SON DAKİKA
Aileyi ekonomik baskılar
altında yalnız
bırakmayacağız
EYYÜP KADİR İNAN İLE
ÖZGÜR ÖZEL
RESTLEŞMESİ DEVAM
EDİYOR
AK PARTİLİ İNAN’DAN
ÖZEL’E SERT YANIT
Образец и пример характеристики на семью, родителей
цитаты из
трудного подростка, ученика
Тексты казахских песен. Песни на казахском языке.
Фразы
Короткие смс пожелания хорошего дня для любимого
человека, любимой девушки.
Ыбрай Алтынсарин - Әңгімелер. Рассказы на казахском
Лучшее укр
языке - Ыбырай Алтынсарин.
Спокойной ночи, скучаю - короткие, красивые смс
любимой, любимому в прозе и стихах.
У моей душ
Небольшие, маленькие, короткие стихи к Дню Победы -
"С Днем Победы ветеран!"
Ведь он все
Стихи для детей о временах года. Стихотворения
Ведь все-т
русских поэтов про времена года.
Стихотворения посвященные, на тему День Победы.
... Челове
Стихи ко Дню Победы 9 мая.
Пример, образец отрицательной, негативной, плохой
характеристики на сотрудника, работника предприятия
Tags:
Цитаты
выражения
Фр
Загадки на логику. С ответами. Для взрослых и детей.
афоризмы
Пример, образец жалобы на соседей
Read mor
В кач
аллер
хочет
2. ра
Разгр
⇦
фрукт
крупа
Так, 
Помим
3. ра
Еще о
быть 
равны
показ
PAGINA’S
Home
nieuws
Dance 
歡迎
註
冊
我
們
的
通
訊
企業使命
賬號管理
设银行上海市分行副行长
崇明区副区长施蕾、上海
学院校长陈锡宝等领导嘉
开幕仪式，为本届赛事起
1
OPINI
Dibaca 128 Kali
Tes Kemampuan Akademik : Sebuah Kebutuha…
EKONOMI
○ ○ ○ ○ ○ ○ ○
# EXERCISE DIRECTIONS:
Extract each line holding the word "казахском" from the records.

# RESULT:
Тексты казахских песен. Песни на казахском языке.
Ыбрай Алтынсарин - Әңгімелер. Рассказы на казахском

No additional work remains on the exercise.